## Brief
Return each line of the data below that contains the word "France", copied in full.

## Material for the task
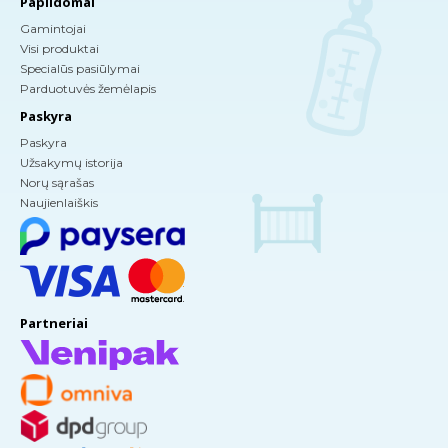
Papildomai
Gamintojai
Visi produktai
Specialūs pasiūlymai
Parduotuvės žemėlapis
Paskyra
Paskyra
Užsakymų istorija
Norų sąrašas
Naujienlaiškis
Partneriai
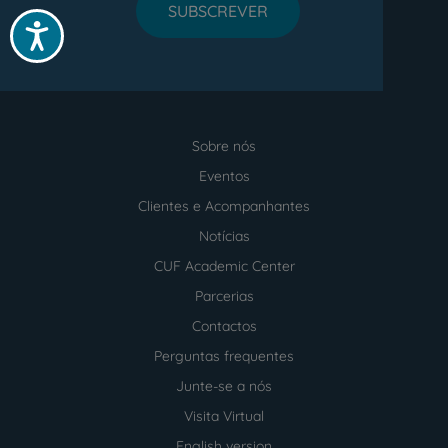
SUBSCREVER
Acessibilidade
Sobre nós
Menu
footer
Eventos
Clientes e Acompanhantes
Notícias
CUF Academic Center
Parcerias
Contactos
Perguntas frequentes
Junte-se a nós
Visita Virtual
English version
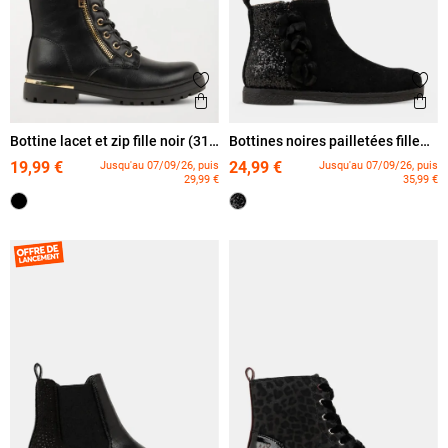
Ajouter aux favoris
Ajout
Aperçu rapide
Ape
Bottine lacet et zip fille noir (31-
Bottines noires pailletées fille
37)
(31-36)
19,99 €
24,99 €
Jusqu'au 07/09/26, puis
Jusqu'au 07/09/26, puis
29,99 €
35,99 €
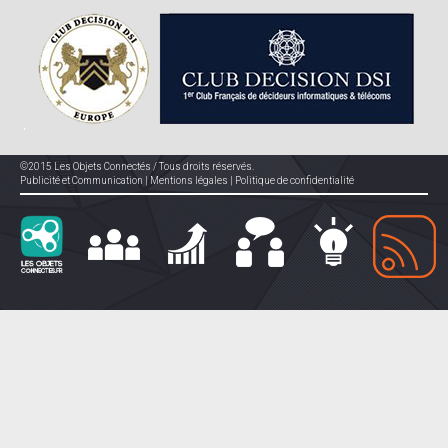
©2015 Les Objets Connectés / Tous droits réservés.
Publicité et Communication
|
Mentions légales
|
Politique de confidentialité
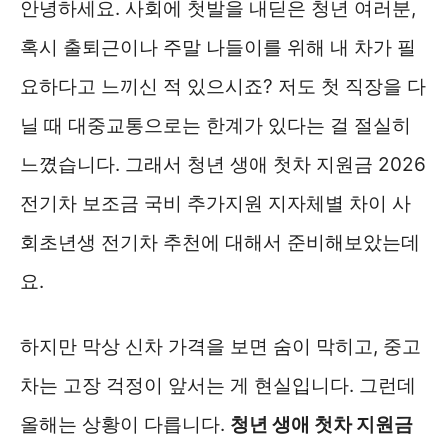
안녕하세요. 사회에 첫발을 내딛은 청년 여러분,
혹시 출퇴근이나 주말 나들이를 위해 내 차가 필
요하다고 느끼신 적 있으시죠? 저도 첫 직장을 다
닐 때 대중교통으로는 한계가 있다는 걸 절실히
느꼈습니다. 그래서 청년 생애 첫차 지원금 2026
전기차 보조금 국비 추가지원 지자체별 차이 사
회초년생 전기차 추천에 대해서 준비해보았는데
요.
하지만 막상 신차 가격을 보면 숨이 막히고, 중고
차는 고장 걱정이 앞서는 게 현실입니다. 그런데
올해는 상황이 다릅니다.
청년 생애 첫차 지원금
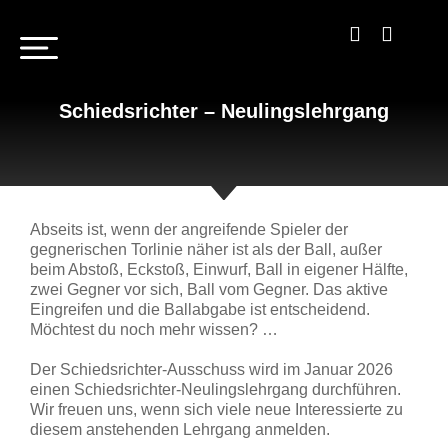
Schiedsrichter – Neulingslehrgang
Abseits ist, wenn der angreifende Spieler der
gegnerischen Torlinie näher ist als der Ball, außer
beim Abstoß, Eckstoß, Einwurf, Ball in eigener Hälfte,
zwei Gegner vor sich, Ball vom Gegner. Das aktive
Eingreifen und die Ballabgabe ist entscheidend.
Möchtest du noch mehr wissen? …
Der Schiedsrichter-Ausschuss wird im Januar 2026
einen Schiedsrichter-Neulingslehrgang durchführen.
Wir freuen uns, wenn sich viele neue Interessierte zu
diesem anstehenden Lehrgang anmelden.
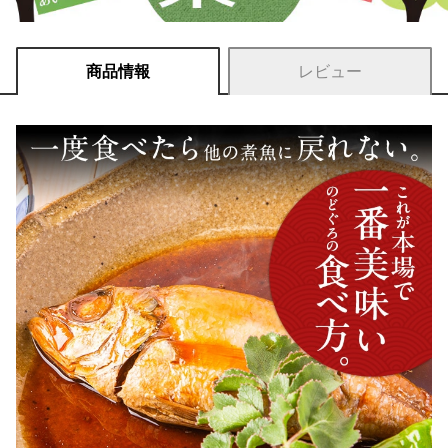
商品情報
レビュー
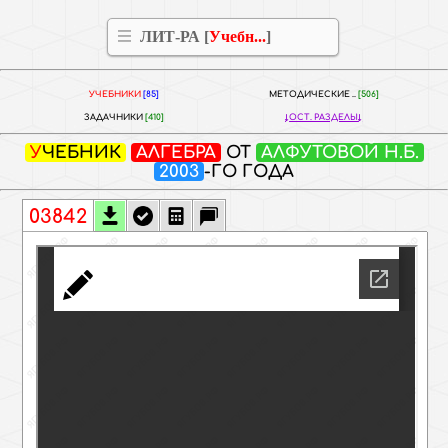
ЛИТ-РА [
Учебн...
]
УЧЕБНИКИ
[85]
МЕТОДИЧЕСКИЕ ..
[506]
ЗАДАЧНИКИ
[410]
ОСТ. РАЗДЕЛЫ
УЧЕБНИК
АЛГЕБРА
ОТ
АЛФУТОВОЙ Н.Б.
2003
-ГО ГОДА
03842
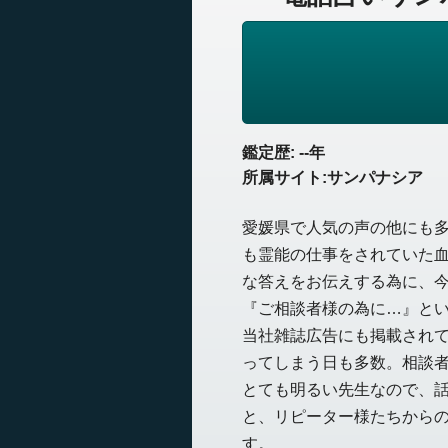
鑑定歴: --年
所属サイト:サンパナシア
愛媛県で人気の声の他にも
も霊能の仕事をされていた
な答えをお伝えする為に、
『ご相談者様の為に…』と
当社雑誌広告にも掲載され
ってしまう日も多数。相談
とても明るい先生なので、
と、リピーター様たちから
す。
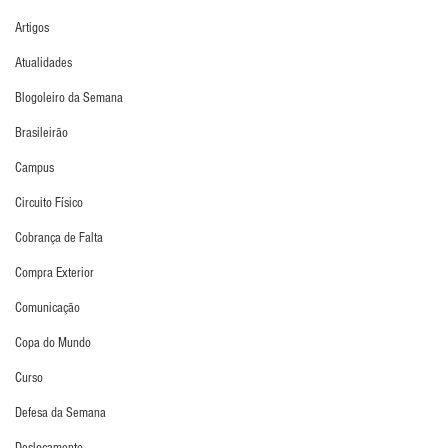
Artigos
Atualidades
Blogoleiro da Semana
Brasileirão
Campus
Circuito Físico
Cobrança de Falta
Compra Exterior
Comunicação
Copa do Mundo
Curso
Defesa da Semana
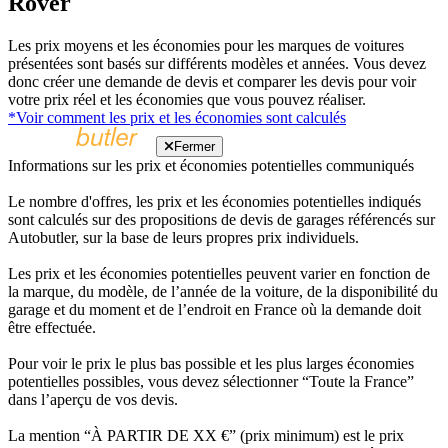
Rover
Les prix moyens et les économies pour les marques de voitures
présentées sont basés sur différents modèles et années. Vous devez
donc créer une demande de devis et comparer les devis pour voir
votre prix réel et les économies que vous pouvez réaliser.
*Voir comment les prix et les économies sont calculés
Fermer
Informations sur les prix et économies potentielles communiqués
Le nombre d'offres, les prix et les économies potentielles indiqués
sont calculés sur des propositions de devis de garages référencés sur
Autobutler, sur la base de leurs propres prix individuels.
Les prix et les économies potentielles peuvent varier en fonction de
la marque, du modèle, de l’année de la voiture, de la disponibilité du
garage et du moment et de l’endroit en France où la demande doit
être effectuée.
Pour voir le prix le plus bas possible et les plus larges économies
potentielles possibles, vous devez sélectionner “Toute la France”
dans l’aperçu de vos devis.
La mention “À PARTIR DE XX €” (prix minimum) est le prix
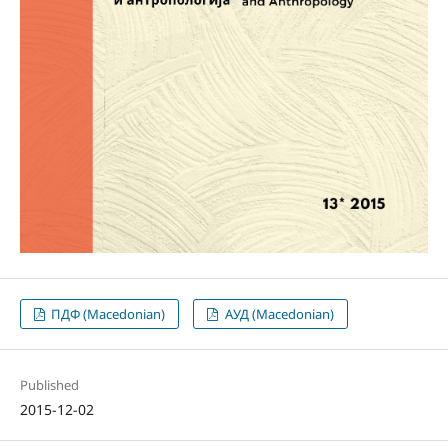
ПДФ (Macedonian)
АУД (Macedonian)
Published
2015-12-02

## Task answer
garage et du moment et de l’endroit en France où la demande doit
potentielles possibles, vous devez sélectionner “Toute la France”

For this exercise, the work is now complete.